When electric scooters crash, who pays the bills?
We’ve all seen reports about head injuries, traffic accidents and even deaths that electric scooter riders have suffered as the popular new mobility option has pushed onto the streets in more than 100 cities worldwide.
Despite the dangers, riders are exposing themselves to liability and are most likely not insured for the damages they may cause.
A rider’s personal health insurance - if he or she has it - could help defray the cost of their own medical bills in case of an accident.
But it’s another matter entirely when a scooter rider hits and injures a pedestrian, damages someone’s property or causes a car accident. The rider may be held responsible, and most insurance policies will not cover those expenses.
“Under the standard insurance policy, there’s most likely a pretty significant gap in coverage,” said Lucian McMahon, senior research specialist for the Insurance Information Institute. “Even if the odds are low, it doesn’t mean that something bad might not happen, and owing people money or compensation for injuries that you caused them can get very, very expensive, perhaps even ruinously so.”
The two largest scooter companies in the US - Bird and Lime - generally place the responsibility for accidents on riders by listing in their rental agreements that riders relieve the companies of liability. Customers must agree to those terms to ride.
Bird says riders are fully insured for anything that might happen as a result of a faulty Bird scooter.
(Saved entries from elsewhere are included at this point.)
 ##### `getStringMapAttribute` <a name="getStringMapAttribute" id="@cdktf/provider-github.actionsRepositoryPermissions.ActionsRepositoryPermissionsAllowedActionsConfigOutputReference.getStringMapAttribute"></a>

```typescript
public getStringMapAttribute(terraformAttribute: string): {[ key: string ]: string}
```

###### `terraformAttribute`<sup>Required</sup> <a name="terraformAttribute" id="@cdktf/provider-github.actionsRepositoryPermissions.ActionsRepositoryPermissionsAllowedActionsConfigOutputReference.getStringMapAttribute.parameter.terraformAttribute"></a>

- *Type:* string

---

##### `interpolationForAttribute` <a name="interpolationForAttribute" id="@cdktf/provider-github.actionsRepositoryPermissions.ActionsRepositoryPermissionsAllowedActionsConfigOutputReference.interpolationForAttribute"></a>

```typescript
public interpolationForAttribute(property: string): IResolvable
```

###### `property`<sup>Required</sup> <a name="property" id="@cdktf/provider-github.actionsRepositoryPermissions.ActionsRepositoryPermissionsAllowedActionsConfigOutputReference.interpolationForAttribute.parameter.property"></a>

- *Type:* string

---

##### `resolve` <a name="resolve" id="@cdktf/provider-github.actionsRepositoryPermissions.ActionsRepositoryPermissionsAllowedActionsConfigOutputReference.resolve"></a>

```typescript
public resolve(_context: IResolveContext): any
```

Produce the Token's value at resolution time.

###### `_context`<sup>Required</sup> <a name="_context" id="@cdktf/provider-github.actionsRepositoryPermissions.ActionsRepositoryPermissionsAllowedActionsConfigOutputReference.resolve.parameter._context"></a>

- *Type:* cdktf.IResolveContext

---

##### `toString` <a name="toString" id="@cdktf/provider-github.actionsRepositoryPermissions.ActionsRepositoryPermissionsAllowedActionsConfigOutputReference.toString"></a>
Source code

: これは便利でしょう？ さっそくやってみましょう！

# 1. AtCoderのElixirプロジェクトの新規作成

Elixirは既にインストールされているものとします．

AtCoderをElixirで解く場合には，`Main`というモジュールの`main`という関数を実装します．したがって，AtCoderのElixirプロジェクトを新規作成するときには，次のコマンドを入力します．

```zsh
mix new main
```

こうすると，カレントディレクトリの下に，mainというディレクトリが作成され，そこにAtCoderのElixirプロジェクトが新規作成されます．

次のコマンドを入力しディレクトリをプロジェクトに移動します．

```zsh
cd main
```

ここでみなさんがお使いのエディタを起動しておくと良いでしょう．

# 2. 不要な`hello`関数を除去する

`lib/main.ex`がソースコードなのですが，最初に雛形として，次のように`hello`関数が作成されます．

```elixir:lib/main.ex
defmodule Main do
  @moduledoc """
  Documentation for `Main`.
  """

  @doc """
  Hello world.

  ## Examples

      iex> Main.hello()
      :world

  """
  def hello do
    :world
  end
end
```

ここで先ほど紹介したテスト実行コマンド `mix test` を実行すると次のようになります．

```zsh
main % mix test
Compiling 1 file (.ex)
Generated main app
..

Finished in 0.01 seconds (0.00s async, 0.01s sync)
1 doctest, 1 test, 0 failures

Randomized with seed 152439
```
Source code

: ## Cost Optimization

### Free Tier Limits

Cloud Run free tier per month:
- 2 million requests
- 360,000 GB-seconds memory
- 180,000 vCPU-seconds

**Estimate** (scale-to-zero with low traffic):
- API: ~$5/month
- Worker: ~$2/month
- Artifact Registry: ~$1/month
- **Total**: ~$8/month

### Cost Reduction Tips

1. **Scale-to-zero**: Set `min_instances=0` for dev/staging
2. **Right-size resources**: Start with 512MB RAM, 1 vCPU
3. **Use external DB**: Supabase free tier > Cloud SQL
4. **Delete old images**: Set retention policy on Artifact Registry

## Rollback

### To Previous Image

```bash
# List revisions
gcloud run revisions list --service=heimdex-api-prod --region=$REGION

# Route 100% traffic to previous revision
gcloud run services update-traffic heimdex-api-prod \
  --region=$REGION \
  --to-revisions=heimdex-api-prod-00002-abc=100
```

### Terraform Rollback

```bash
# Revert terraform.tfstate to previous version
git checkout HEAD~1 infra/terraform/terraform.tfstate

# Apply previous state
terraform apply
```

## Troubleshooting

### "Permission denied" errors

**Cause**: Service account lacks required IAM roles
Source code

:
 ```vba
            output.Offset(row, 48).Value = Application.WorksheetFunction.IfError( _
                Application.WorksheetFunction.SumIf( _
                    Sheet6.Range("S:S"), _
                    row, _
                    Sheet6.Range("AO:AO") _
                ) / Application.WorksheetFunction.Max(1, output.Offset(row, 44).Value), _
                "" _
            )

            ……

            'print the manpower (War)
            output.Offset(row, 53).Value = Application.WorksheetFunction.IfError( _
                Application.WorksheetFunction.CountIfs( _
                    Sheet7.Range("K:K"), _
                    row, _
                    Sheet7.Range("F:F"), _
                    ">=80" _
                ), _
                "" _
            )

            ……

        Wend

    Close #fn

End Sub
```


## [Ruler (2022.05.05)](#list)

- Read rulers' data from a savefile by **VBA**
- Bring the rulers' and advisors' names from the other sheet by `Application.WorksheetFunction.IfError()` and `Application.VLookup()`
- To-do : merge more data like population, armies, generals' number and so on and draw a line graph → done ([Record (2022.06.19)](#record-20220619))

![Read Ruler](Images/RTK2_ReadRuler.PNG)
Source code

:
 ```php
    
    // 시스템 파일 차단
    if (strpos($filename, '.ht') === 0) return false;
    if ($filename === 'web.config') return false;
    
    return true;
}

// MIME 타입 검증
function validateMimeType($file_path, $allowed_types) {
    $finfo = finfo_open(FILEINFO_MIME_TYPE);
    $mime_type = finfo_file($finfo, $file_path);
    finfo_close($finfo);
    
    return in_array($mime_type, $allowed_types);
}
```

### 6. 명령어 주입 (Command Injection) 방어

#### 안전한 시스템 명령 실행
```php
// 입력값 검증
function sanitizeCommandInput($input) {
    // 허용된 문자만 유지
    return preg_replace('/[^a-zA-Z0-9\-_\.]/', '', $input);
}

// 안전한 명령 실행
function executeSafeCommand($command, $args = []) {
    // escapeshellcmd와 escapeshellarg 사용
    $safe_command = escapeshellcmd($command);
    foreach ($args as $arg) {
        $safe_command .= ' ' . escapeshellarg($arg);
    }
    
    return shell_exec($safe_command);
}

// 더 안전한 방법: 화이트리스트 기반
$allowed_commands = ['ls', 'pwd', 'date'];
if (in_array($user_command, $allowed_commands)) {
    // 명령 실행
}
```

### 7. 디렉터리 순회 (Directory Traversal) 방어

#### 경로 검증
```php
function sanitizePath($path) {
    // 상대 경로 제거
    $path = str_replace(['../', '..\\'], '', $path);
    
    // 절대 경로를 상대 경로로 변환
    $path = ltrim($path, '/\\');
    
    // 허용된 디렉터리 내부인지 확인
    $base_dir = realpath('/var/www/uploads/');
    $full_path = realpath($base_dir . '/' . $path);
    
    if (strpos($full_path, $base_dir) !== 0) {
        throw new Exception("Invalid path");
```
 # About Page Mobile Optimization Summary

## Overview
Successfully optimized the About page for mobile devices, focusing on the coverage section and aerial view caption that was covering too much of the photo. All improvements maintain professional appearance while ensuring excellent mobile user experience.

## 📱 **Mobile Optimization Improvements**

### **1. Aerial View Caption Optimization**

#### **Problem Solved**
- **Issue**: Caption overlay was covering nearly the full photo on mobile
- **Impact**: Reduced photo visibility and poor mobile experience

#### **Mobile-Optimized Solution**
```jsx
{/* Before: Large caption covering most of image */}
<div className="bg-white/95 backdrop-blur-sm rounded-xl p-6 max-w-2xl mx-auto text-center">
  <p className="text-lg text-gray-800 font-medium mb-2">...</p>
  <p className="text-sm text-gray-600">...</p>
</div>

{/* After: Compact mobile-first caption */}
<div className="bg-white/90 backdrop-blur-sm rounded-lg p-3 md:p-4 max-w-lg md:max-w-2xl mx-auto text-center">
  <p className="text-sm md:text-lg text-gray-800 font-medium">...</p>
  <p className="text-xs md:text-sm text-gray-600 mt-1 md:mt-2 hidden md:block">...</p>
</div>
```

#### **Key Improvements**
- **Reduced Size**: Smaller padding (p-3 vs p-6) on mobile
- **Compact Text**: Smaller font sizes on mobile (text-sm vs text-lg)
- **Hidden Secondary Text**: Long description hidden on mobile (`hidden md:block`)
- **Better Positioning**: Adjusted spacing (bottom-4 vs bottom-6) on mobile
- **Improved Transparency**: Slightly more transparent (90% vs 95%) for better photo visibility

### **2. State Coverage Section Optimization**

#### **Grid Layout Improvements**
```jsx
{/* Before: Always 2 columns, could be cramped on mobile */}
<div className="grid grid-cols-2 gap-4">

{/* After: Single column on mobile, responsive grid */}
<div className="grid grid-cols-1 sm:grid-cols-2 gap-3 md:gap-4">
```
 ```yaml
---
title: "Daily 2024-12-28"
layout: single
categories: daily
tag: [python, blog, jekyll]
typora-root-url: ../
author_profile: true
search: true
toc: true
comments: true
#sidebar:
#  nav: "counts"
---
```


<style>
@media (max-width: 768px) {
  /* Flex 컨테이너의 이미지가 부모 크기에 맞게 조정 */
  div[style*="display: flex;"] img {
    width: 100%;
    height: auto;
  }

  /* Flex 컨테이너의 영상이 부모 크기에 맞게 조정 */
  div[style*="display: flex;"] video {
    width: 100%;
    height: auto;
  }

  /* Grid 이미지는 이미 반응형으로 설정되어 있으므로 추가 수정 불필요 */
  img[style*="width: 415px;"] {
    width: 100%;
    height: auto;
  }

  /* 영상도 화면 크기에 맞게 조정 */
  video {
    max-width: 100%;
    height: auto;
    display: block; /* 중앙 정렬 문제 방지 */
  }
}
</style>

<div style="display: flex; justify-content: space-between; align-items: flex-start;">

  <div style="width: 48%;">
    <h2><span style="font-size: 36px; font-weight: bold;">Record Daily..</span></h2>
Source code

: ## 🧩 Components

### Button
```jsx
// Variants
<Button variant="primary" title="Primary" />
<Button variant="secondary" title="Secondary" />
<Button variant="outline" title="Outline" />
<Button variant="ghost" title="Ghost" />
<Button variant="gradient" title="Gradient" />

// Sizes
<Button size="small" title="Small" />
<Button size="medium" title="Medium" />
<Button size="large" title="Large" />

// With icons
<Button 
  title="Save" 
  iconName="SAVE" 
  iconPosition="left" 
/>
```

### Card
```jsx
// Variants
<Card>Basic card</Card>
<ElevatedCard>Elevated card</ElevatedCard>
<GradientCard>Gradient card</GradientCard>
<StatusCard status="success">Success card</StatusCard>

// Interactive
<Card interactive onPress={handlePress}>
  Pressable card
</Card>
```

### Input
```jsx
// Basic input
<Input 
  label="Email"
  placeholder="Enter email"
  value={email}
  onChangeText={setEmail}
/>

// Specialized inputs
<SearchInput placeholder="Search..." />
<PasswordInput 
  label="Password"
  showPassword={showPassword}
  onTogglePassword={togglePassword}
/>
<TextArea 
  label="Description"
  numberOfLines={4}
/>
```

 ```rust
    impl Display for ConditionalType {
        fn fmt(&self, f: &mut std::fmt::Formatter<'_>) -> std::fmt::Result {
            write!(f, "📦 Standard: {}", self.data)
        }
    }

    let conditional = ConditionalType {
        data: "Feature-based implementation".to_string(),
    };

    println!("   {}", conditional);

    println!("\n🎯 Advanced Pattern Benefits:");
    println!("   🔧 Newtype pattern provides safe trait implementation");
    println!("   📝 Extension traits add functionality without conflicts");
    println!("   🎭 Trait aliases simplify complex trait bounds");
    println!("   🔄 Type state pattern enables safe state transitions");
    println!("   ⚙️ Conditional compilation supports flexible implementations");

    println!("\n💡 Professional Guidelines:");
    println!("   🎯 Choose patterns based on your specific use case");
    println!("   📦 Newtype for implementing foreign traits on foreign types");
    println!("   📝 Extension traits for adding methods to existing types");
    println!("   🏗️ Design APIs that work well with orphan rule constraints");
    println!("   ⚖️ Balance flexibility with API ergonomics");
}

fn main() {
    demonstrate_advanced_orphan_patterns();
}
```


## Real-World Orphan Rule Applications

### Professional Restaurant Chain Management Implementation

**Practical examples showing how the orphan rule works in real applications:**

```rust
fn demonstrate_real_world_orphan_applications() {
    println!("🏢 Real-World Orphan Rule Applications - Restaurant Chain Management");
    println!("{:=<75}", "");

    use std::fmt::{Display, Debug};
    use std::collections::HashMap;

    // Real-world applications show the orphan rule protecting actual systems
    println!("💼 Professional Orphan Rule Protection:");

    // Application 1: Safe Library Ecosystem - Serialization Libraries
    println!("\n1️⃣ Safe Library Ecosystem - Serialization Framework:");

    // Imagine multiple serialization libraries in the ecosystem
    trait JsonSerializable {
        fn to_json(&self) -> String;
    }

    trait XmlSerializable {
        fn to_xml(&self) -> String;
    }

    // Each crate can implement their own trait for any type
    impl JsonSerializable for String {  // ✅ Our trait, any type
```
Lime says its insurance policy offers at least $1 million in liability coverage for each covered claim, but there’s no way to know whether a claim is covered until an investigation is done, and each claim is unique.
Despite the scooter companies’ liability insurance, experts say responsibility for damages is likely to fall on the riders’ shoulders, because of the terms and conditions users agree to when they download the app.
“These are such new modes of transportation that the courts have not weighed in on any of this,” said Bryant Greening, attorney and co-founder of LegalRideshare, which represents clients injured in ride-hailing or shared scooter accidents. “Generally speaking, these waivers of liability hold up in court, but we’re going to have to see what happens as more and more of these injury cases are brought and are litigated.”
Electric scooter riders might think their auto insurance would kick in to cover an electric scooter accident, but automobile insurance generally doesn’t cover vehicles with less than four wheels. And homeowner’s or renter’s insurance may cover an accident that occurs on a traditional bicycle, but it does not cover motorized bike or scooter trips.
“Once you motorized that scooter or that bike, then the equation changes,” said Bob Passmore, assistant vice-president at the American Property Casualty Insurance Association. “More likely than not, most people’s home liability or their renters’ liability probably aren’t going to provide coverage for that.”